De façon intéressante, l’altération GABAergique pourrait aussi impacter l’excitabilité neuronale induite par les récepteurs glutamatergiques AMPA/kainate (Yoshihara et al., 2003 ; De Sarro et al., 2004) et NMDA (Vaillend et al., 1999), compromettant, de fait, la balance excitation/inhibition cérébrale avec un effet modulateur facilitant certaines formes de plasticité synaptique. Une ré-expression de dystrophine induite par thérapie génique chez la souris mdx permet de restaurer les clusters de récepteurs GABAA et de normaliser la LTP dans l’hippocampe, ce qui est en faveur d’un rôle dynamique de la dystrophine dans ces mécanismes de plasticité du cerveau adulte (Vaillend et al., 2010 ; Dallérac et al., 2011).

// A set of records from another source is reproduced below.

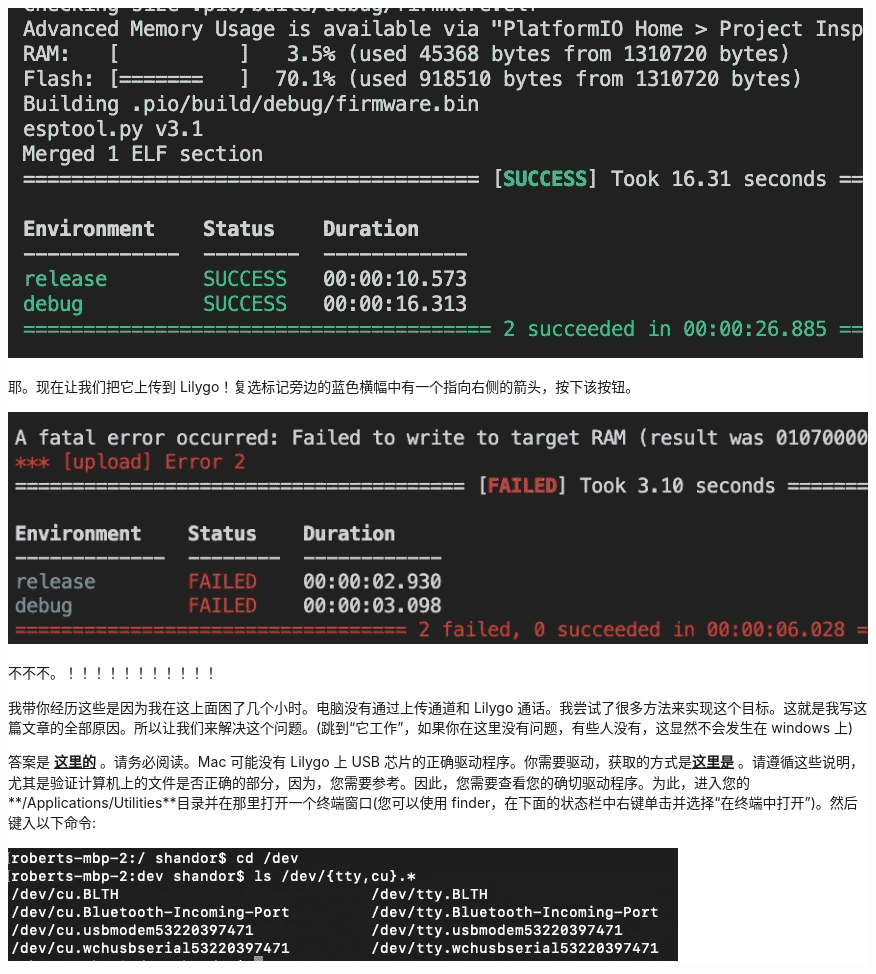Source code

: ![](img/3bd822fe5b9423ff6bb518ac443ca9a9.png)

耶。现在让我们把它上传到 Lilygo！复选标记旁边的蓝色横幅中有一个指向右侧的箭头，按下该按钮。

![](img/bd8d7cb292cbae19c06b4c87469e84f4.png)

不不不。！！！！！！！！！！！

我带你经历这些是因为我在这上面困了几个小时。电脑没有通过上传通道和 Lilygo 通话。我尝试了很多方法来实现这个目标。这就是我写这篇文章的全部原因。所以让我们来解决这个问题。(跳到“它工作”，如果你在这里没有问题，有些人没有，这显然不会发生在 windows 上)

答案是 [**这里的**](https://meshtastic.discourse.group/t/failed-to-write-to-target-ram-result-was-01070000/3874/25) 。请务必阅读。Mac 可能没有 Lilygo 上 USB 芯片的正确驱动程序。你需要驱动，获取的方式是[**这里是**](https://github.com/WCHSoftGroup/ch34xser_macos) 。请遵循这些说明，尤其是验证计算机上的文件是否正确的部分，因为，您需要参考。因此，您需要查看您的确切驱动程序。为此，进入您的**/Applications/Utilities**目录并在那里打开一个终端窗口(您可以使用 finder，在下面的状态栏中右键单击并选择“在终端中打开”)。然后键入以下命令:

![](img/5f621a9559184c8e4d89d1d25903f162.png)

Au-delà de la fonction GABAergique et glutamatergique, la perte de Dp427 est également associée à des altérations de la transmission nicotinique cholinergique dans l’hippocampe (Coccurello et al., 2002 ; Wallis et al., 2004 ; Ghedini et al., 2012 ; Parames et al., 2014 ; Cohen et al., 2015). Ceci pourrait refléter une adaptation du circuit hippocampique aux altérations GABAergiques et glutamatergiques, ces trois circuits étant fortement en interaction (Albuquerque et al., 2009).

La dystrophine complète ne semble donc pas seulement jouer un rôle de structure, comme dans le muscle, mais semble également être un acteur important de la dynamique des synapses centrales ainsi que de la neurotransmission GABAergique. Cette hypothèse d’une altération du système inhibiteur pourrait être à la base d’une partie des déficits physiologiques et cognitifs observés dans la DMD.

3. La souris Dp71-null : modèle du subphénotype de déficience

intellectuelle ?

La souris Dp71-null a été créée par transgénèse en insérant le gène de la β-Galactosidase dans le premier exon unique de la Dp71 (Sarig et al., 1999). A l’inverse de la souris mdx, très étudiée car elle est un bon modèle pour les essais de thérapie musculaire, la souris Dp71-null est beaucoup plus confidentielle, ne présentant pas de myopathie et n’ayant fait l’objet que de 12 études.

Elle n’est pas un modèle typique de DMD car la perte sélective de Dp71 n’a été vue que chez un seul patient (de Brouwer et al., 2014), cette perte étant généralement cumulée à la perte des autres dystrophines. Cependant ce cas clinique est très intéressant puisque ce patient présente une déficience intellectuelle mais pas de symptômes de myopathie. Bien que découverte dès 1989, l’étude de la protéine Dp71 n’est devenue incontournable que récemment, du fait de la mise en évidence de son rôle dans deux phénotypes non-musculaires majeurs: l’altération de la physiologie rétinienne et les atteintes cognitives. Actuellement, la grande majorité des études utilisant la souris Dp71-null s’intéressent à la question rétinienne.